If you’ve got £1,000 to invest and no more, for the time being, that money is precious.
In fact, it’s more precious than you might realise. For example, it dawned on well-known, super-successful investor Warren Buffett early in his life that every dollar he owned was actually worth all of the future dollars he would go on to compound the money into.
So, if he lost a dollar, he was really losing tens and hundreds of dollars in the future. And if you lose your £1,000, you are really losing what could become a vast chunk of your future retirement savings, perhaps.
Minimising the downside risks
Therefore, if I only had £1,000 to invest right now, I’d invest it with particular care and by focusing first on downside risks. To me, that means out the window with individual shares altogether. I reckon there’s too much single-company risk attached to owning individual stock market names, even big ones. Check out the history of well-known shares such as Lloyds Banking Group, Persimmon and Thomas Cook for evidence of the risks involved.
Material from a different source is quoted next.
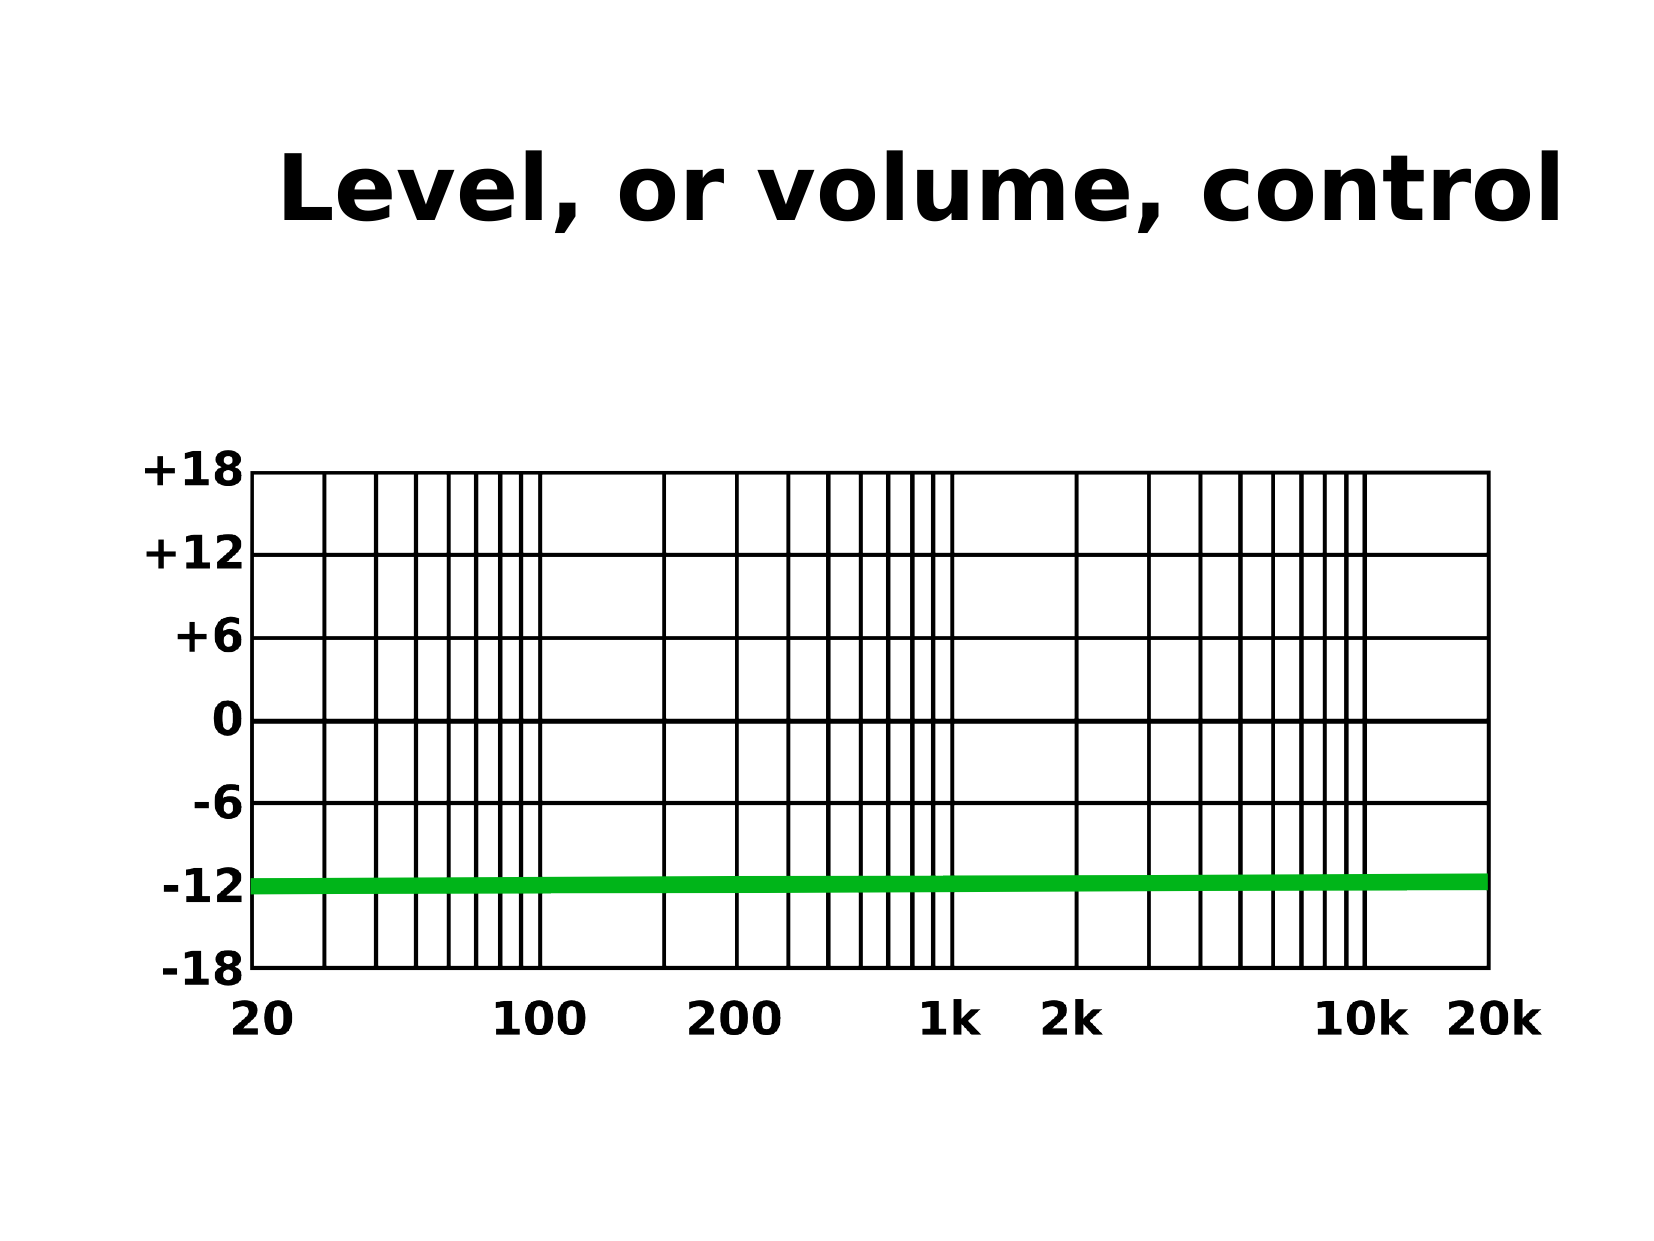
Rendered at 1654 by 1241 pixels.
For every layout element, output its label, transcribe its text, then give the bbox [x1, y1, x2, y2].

text_box Level, or volume, control [276, 80, 1573, 297]
picture [145, 450, 1542, 1035]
I think it’s better to diversify across several shares so that any one company’s bad performance can’t drag your total overall investment down too far. But you can’t really do that with £1,000 because the execution costs, such as trading fees and tax, will eat up too large a part of your investment.
To overcome the diversification problem, you could invest in a fund run by a manager who chooses the underlying investments. But the ongoing fees can be high, which will eat into your returns. And as a group, there’s plenty of evidence that fund managers often fail to beat the general performance of the stock market. So you could end up paying high fees to actually underperform the market with your investment.
Keeping up with the market, compounding gains
I used to think that choosing your fund manager carefully could lead to market-beating returns, but that idea was blown out of the water for me with the recent Neil Woodford debacle. He was a well-respected and successful fund manager with a knack for outperforming the market, which he did for many years. But since setting up his own investment management firm a little while back, his luck appears to have run out and his funds have lagged well behind the market.
So I’d chuck the idea of investing in managed funds out the window too. Instead, I’d put my £1,000 into a passive, low-cost tracker fund that aims to replicate the performance of the general market. There are many you can choose from, but I reckon a good place to begin is with a tracker fund that follows the fortunes of the FTSE 100 index of the UK’s largest public limited companies.
If you go for the ‘accumulation’ version of the tracker fund you choose instead of the ‘income’ version, it will automatically reinvest the dividends for you, which would set you on the road to compounding your money.